[[ Given records, beginning ]]

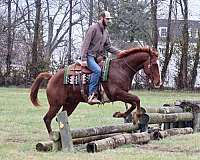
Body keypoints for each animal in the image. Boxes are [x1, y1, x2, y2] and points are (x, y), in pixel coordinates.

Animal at [30, 47, 162, 137]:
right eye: (154, 64)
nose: (158, 82)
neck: (121, 68)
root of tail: (52, 76)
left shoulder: (123, 94)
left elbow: (134, 103)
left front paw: (120, 114)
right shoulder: (117, 93)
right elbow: (137, 100)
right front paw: (135, 117)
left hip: (70, 104)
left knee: (59, 118)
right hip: (55, 105)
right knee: (47, 119)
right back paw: (52, 136)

[[ Given records, end ]]

Exercise objective -
Quote all the records verbatim, dropping any pictures from your copy.

Solution to this problem -
Body keypoints for each animal in the image. Boxes are [x1, y1, x2, y2] and points are (x, y), in pixel coordinates.

Animal at [30, 47, 162, 137]:
right eye: (154, 64)
nose: (158, 82)
neck: (121, 68)
root of tail: (52, 76)
left shoulder: (123, 94)
left elbow: (134, 103)
left front paw: (120, 114)
right shoulder: (117, 93)
right elbow: (137, 100)
right front paw: (135, 117)
left hip: (70, 104)
left knee: (59, 118)
right hip: (55, 105)
right knee: (47, 119)
right back paw: (52, 136)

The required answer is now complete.